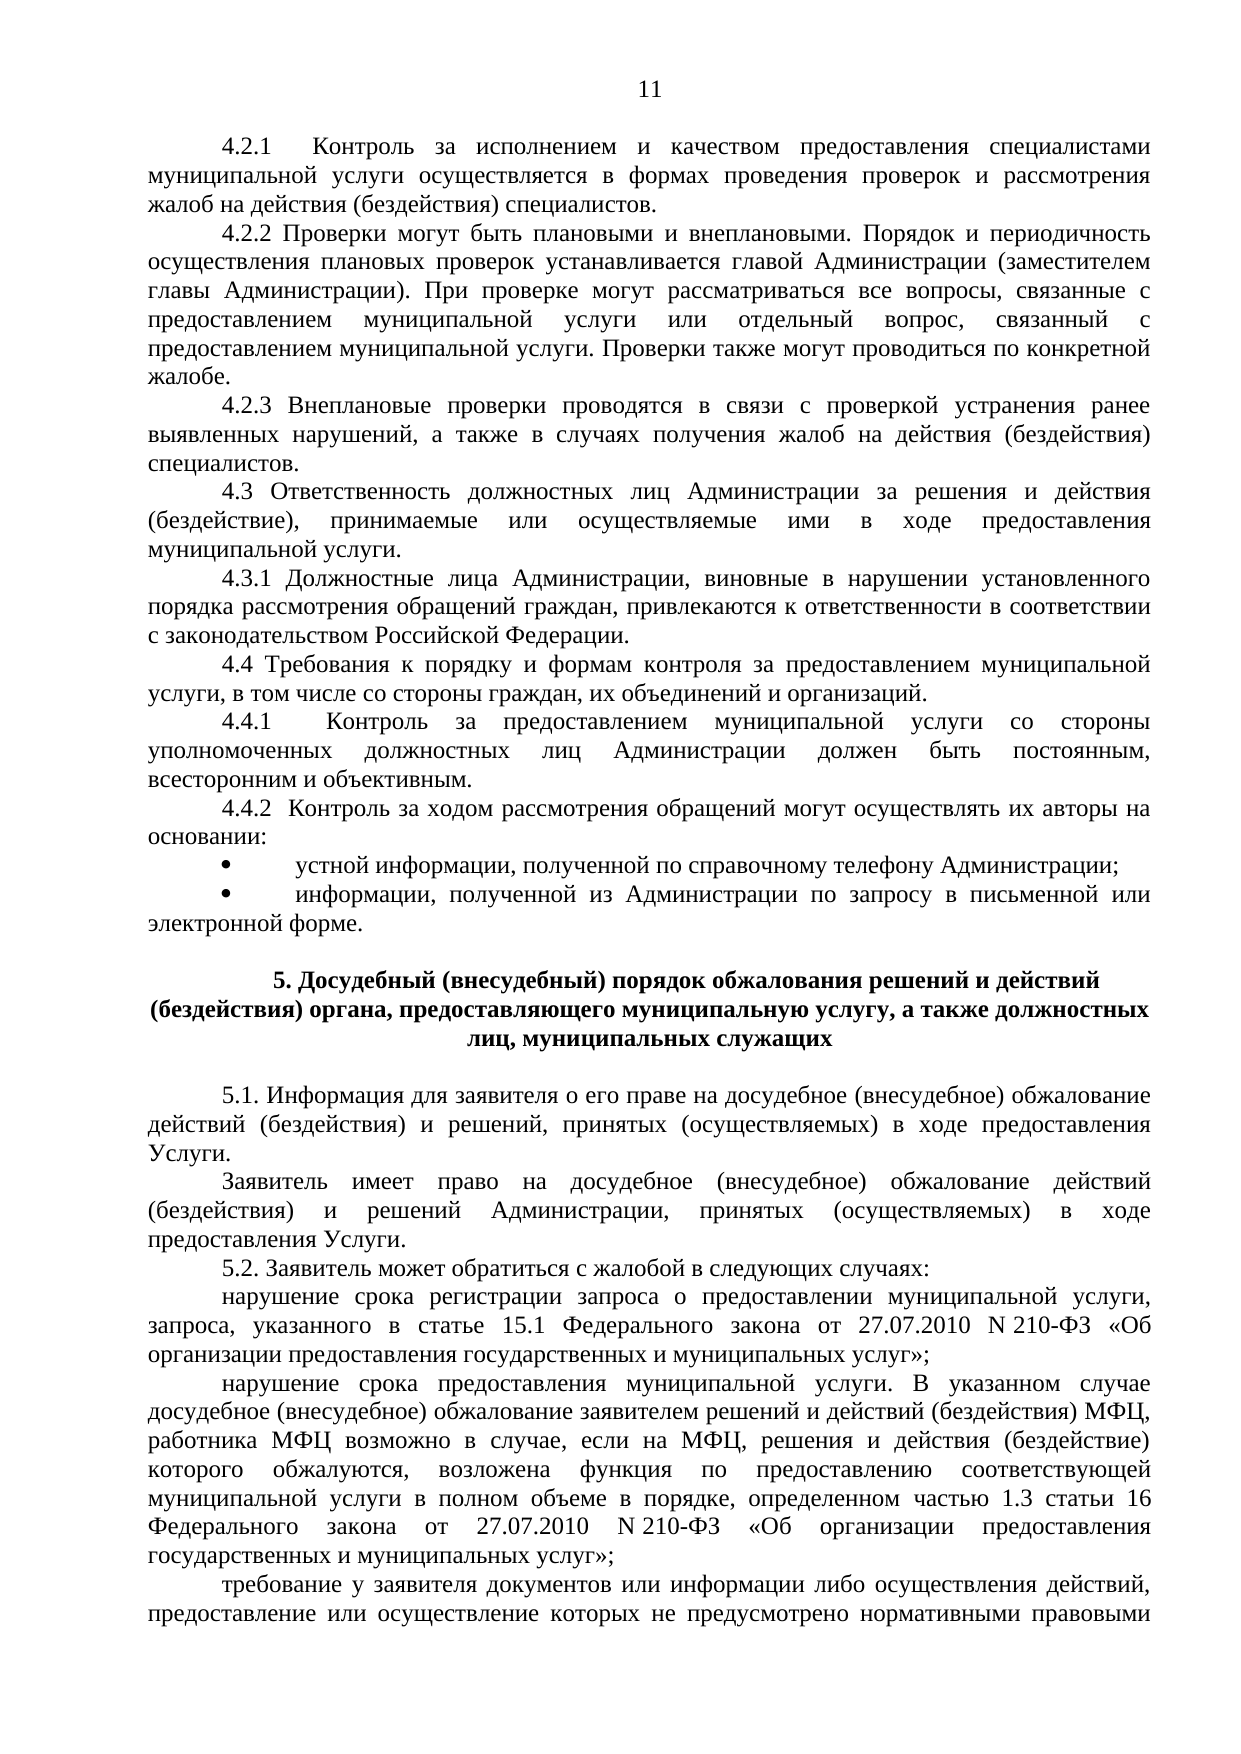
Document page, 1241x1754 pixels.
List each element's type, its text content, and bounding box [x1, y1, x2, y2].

text 4.4 Требования к порядку и формам контроля за предоставлением муниципальной услуги, в том числе со стороны граждан, их объединений и организаций. [148, 649, 1152, 706]
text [148, 1569, 1152, 1626]
text 4.3 Ответственность должностных лиц Администрации за решения и действия (бездействие), принимаемые или осуществляемые ими в ходе предоставления муниципальной услуги. [148, 476, 1152, 563]
text 5. Досудебный (внесудебный) порядок обжалования решений и действий (бездействия) органа, предоставляющего муниципальную услугу, а также должностных лиц, муниципальных служащих [148, 965, 1152, 1051]
text нарушение срока регистрации запроса о предоставлении муниципальной услуги, запроса, указанного в статье 15.1 Федерального закона от 27.07.2010 N 210-ФЗ «Об организации предоставления государственных и муниципальных услуг»; [148, 1281, 1152, 1368]
text 4.3.1 Должностные лица Администрации, виновные в нарушении установленного порядка рассмотрения обращений граждан, привлекаются к ответственности в соответствии с законодательством Российской Федерации. [148, 563, 1152, 649]
text 5.1. Информация для заявителя о его праве на досудебное (внесудебное) обжалование действий (бездействия) и решений, принятых (осуществляемых) в ходе предоставления Услуги. [148, 1080, 1152, 1166]
text 4.2.1 Контроль за исполнением и качеством предоставления специалистами муниципальной услуги осуществляется в формах проведения проверок и рассмотрения жалоб на действия (бездействия) специалистов. [148, 131, 1152, 218]
list устной информации, полученной по справочному телефону Администрации; [148, 850, 1152, 879]
text Заявитель имеет право на досудебное (внесудебное) обжалование действий (бездействия) и решений Администрации, принятых (осуществляемых) в ходе предоставления Услуги. [148, 1166, 1152, 1253]
text 4.4.1 Контроль за предоставлением муниципальной услуги со стороны уполномоченных должностных лиц Администрации должен быть постоянным, всесторонним и объективным. [148, 706, 1152, 793]
text 4.2.2 Проверки могут быть плановыми и внеплановыми. Порядок и периодичность осуществления плановых проверок устанавливается главой Администрации (заместителем главы Администрации). При проверке могут рассматриваться все вопросы, связанные с предоставлением муниципальной услуги или отдельный вопрос, связанный с предоставлением муниципальной услуги. Проверки также могут проводиться по конкретной жалобе. [148, 218, 1152, 390]
text 4.4.2 Контроль за ходом рассмотрения обращений могут осуществлять их авторы на основании: [148, 793, 1152, 850]
text 4.2.3 Внеплановые проверки проводятся в связи с проверкой устранения ранее выявленных нарушений, а также в случаях получения жалоб на действия (бездействия) специалистов. [148, 390, 1152, 476]
text 5.2. Заявитель может обратиться с жалобой в следующих случаях: [148, 1253, 1152, 1281]
list информации, полученной из Администрации по запросу в письменной или электронной форме. [148, 879, 1152, 936]
text нарушение срока предоставления муниципальной услуги. В указанном случае досудебное (внесудебное) обжалование заявителем решений и действий (бездействия) МФЦ, работника МФЦ возможно в случае, если на МФЦ, решения и действия (бездействие) которого обжалуются, возложена функция по предоставлению соответствующей муниципальной услуги в полном объеме в порядке, определенном частью 1.3 статьи 16 Федерального закона от 27.07.2010 N 210-ФЗ «Об организации предоставления государственных и муниципальных услуг»; [148, 1368, 1152, 1569]
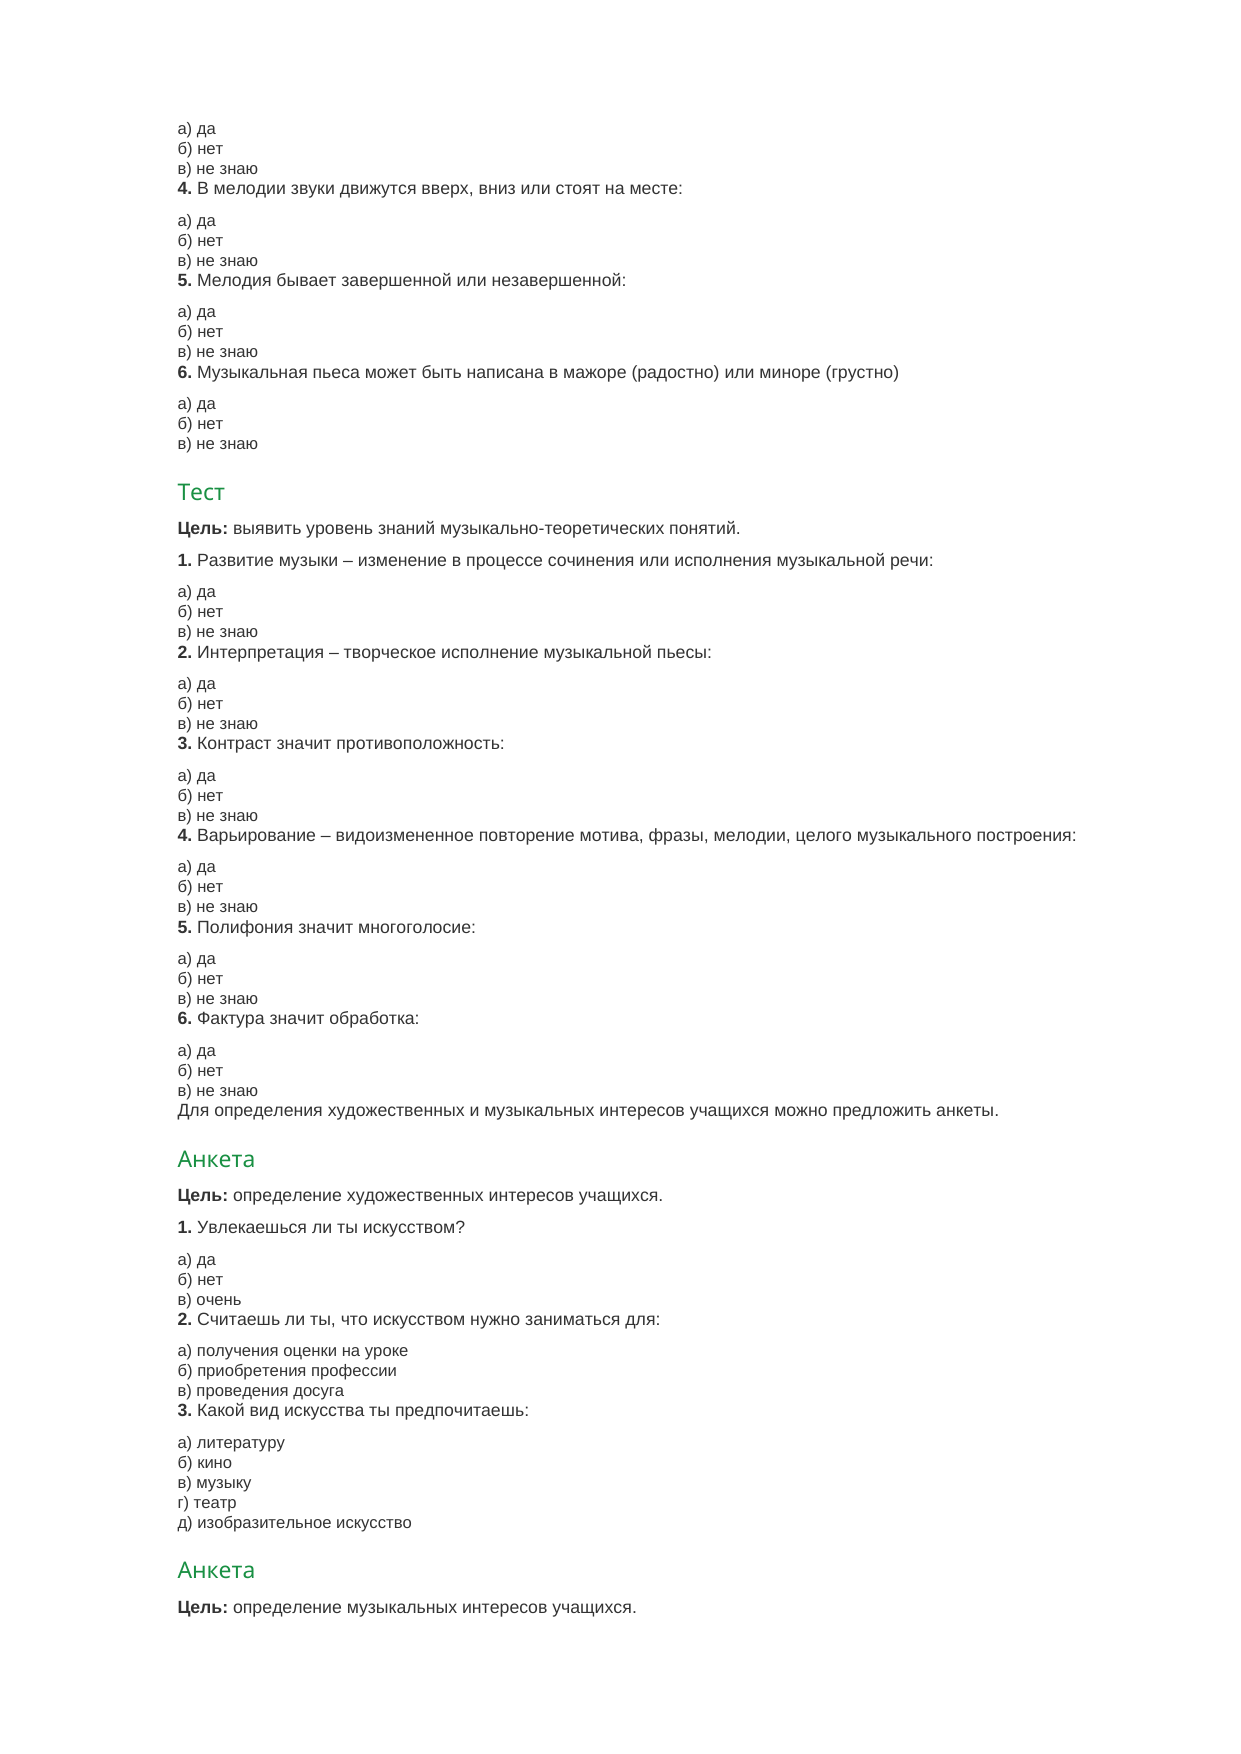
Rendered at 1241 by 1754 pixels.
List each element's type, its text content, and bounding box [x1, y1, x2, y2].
____
== REQUIRED ACTION ==
Each entry above should come back word for word, and no picture should come with it.

== OUTPUT ==
Document page, 1241x1754 pixels.
List each element's type, its text content, and bounding box [x1, y1, x2, y2].

text 4.4 Требования к порядку и формам контроля за предоставлением муниципальной услуги, в том числе со стороны граждан, их объединений и организаций. [148, 649, 1152, 706]
text [148, 1569, 1152, 1626]
text 4.3 Ответственность должностных лиц Администрации за решения и действия (бездействие), принимаемые или осуществляемые ими в ходе предоставления муниципальной услуги. [148, 476, 1152, 563]
text 5. Досудебный (внесудебный) порядок обжалования решений и действий (бездействия) органа, предоставляющего муниципальную услугу, а также должностных лиц, муниципальных служащих [148, 965, 1152, 1051]
text нарушение срока регистрации запроса о предоставлении муниципальной услуги, запроса, указанного в статье 15.1 Федерального закона от 27.07.2010 N 210-ФЗ «Об организации предоставления государственных и муниципальных услуг»; [148, 1281, 1152, 1368]
text 4.3.1 Должностные лица Администрации, виновные в нарушении установленного порядка рассмотрения обращений граждан, привлекаются к ответственности в соответствии с законодательством Российской Федерации. [148, 563, 1152, 649]
text 5.1. Информация для заявителя о его праве на досудебное (внесудебное) обжалование действий (бездействия) и решений, принятых (осуществляемых) в ходе предоставления Услуги. [148, 1080, 1152, 1166]
text 4.2.1 Контроль за исполнением и качеством предоставления специалистами муниципальной услуги осуществляется в формах проведения проверок и рассмотрения жалоб на действия (бездействия) специалистов. [148, 131, 1152, 218]
list устной информации, полученной по справочному телефону Администрации; [148, 850, 1152, 879]
text Заявитель имеет право на досудебное (внесудебное) обжалование действий (бездействия) и решений Администрации, принятых (осуществляемых) в ходе предоставления Услуги. [148, 1166, 1152, 1253]
text 4.4.1 Контроль за предоставлением муниципальной услуги со стороны уполномоченных должностных лиц Администрации должен быть постоянным, всесторонним и объективным. [148, 706, 1152, 793]
text 4.2.2 Проверки могут быть плановыми и внеплановыми. Порядок и периодичность осуществления плановых проверок устанавливается главой Администрации (заместителем главы Администрации). При проверке могут рассматриваться все вопросы, связанные с предоставлением муниципальной услуги или отдельный вопрос, связанный с предоставлением муниципальной услуги. Проверки также могут проводиться по конкретной жалобе. [148, 218, 1152, 390]
text 4.4.2 Контроль за ходом рассмотрения обращений могут осуществлять их авторы на основании: [148, 793, 1152, 850]
text 4.2.3 Внеплановые проверки проводятся в связи с проверкой устранения ранее выявленных нарушений, а также в случаях получения жалоб на действия (бездействия) специалистов. [148, 390, 1152, 476]
text 5.2. Заявитель может обратиться с жалобой в следующих случаях: [148, 1253, 1152, 1281]
list информации, полученной из Администрации по запросу в письменной или электронной форме. [148, 879, 1152, 936]
text нарушение срока предоставления муниципальной услуги. В указанном случае досудебное (внесудебное) обжалование заявителем решений и действий (бездействия) МФЦ, работника МФЦ возможно в случае, если на МФЦ, решения и действия (бездействие) которого обжалуются, возложена функция по предоставлению соответствующей муниципальной услуги в полном объеме в порядке, определенном частью 1.3 статьи 16 Федерального закона от 27.07.2010 N 210-ФЗ «Об организации предоставления государственных и муниципальных услуг»; [148, 1368, 1152, 1569]
Rendered at 1241 by 1754 pixels.
List each element's type, its text content, and bounding box [x1, y1, x2, y2].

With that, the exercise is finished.